Through my membership of BSSS, I applied for the Early Career Conference Grant to enable me to attend and deliver an oral presentation at EuroSoil 2021. The conference was moved to an online platform and the ECR Conference Grant enabled me to meet the registration fee.
EuroSoil 2021 was the official international congress of the European Confederation of Soil Science Societies. The event brought together research scientists and stakeholders in sessions that were organised to reflect the themes of the UN Sustainable Development Goals. This novel approach to the conference session structure resulted in a large variety of presentations and diverse discussion, covering a wide range of topics from urban soil policy through to modelling degraded soil recovery at ecosystem scale. I gave an oral presentation on my PhD research Quantifying and alleviating subsoil compaction in arable soils to the session Targeting land degradation neutrality! Degradation, restoration and conservation of soil functions in a changing global environment.

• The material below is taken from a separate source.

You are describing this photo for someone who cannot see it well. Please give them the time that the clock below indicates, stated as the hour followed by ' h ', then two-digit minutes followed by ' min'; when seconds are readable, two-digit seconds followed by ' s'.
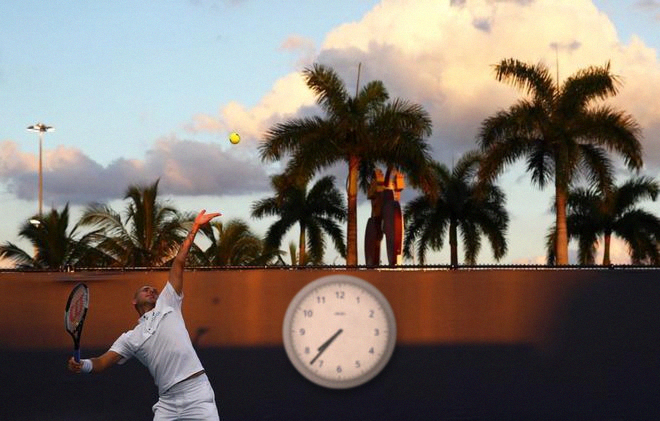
7 h 37 min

EuroSoil is a key international conference in the soil science community and having my abstract selected for an oral presentation was a privilege. Presenting the PhD research gave me the opportunity to discuss the methodologies and results of the work with an international audience of soil scientists and stakeholders. I was able to develop my visual and oral data presentation skills, and the Q&A session that followed required me to discuss and defend the results. This was valuable as core skills development for future work in applied soil science, the critical discussion helped to develop revisions for the journal publication process, and the discussion and defence acted as excellent preparation for my PhD viva.
Throughout the conference, I attended numerous sessions outside of that in which I presented. These sessions afforded me the opportunity to learn about the latest research within different soil science disciplines, to hear from and interact with those keynote speakers who are at the forefront of leading soil science research and to develop my questioning skills during the Q&A sessions.
The personal interaction was limited by the online platform in comparison to an in-person event. Despite this, I feel I was still able to network with other researchers, gaining contacts and experience. In particular, it was brilliant to hear presentations from those research scientists that have specifically led the field of subsoil compaction research and have the opportunity to find out about their latest work, much of which has not yet been published.
Attending and giving an oral presentation at EuroSoil 2021 provided me with a hugely valuable opportunity to present my PhD research to an international conference, interact with the soil science community (in particular those that lead the field of subsoil compaction research), and to develop some of the core skills I require as a researcher.
I would like to thank the British Society of Soil Science for supporting my registration that enabled me to attend this event as part of the Early Career Conference Grant.